The movie was originally a French production with French voiceover actors (Charles Berling, Romane Bohringer, and Jules Sitruk) providing voices for the penguins as if they were characters (similar to 1989’s The Adventures of Milo and Otis.) I wish that they had made it that way, instead of the documentary style presented here, but apparently it paid off. Besides…it is always cool to listen to Freeman talk.
The photography in the movie is beautiful…but so is the photography in television nature docs. That is why I am wondering what makes this one so special. It would have been cool if they had presented it in IMAX format, because then it would have given more to the audience who are just there for the photography.

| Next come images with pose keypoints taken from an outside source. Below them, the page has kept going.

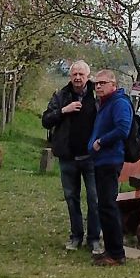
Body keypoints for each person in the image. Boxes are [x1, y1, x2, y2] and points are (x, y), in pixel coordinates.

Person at [42, 60, 102, 254]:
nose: (77, 78)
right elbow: (45, 120)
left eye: (81, 75)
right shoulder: (61, 96)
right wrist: (63, 111)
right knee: (71, 198)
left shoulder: (97, 95)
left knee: (94, 199)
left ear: (88, 76)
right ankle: (76, 236)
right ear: (70, 77)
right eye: (74, 74)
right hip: (68, 157)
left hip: (92, 157)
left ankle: (94, 238)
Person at [89, 69, 134, 267]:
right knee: (103, 206)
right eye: (96, 83)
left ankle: (116, 253)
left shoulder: (119, 103)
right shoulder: (106, 103)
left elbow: (122, 129)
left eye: (102, 83)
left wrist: (100, 141)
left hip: (110, 160)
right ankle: (110, 250)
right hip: (101, 160)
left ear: (113, 85)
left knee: (108, 206)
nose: (98, 86)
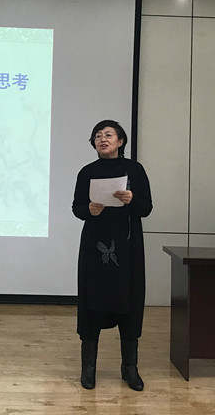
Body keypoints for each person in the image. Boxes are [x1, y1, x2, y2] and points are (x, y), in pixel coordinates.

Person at [71, 119, 152, 391]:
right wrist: (88, 210)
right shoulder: (87, 172)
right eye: (97, 136)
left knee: (129, 301)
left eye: (108, 134)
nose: (102, 139)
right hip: (95, 245)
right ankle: (88, 368)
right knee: (92, 301)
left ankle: (130, 367)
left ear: (121, 141)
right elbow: (77, 207)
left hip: (127, 246)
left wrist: (131, 200)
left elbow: (146, 208)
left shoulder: (134, 170)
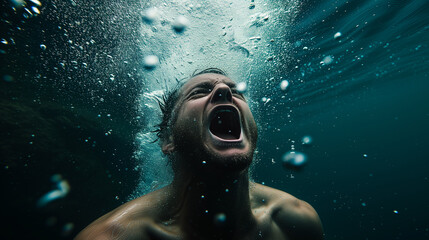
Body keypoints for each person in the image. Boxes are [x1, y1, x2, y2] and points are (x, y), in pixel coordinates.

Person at [75, 68, 324, 240]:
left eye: (237, 92)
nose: (224, 90)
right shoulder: (111, 236)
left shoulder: (297, 222)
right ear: (168, 139)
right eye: (199, 92)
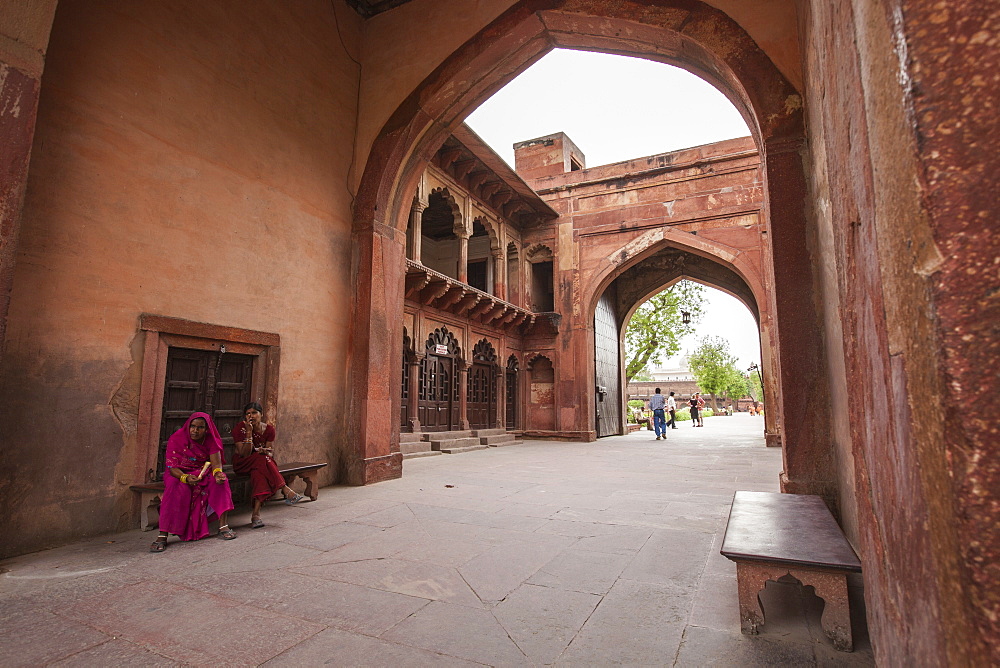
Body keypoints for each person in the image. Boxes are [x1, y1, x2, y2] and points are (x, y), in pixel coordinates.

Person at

As I stated earlier, March of the Penguins is a colossal hit, and it is now the second highest grossing non-IMAX documentary of all time (right behind last year’s Fahrenheit 9/11.) Unless Jacquet makes a stupid mistake by not submitting the film in the documentary category (like Michael Moore did last year for Fahrenheit), it will probably win the Oscar. Its G rating makes it appropriate for kids, but just because it has the family friendly rating doesn’t mean that it will be entertaining. Sure…the penguin chicks are cute, and it is funny to watch the adults waddle like little gentlemen in tuxedos, but it isn’t enough for me to want to pay $6-$10 dollars to buy a ticket to see it when I can find many similar documentaries on educational channels. Money talks though, and I suppose that this March is one that most people want to see.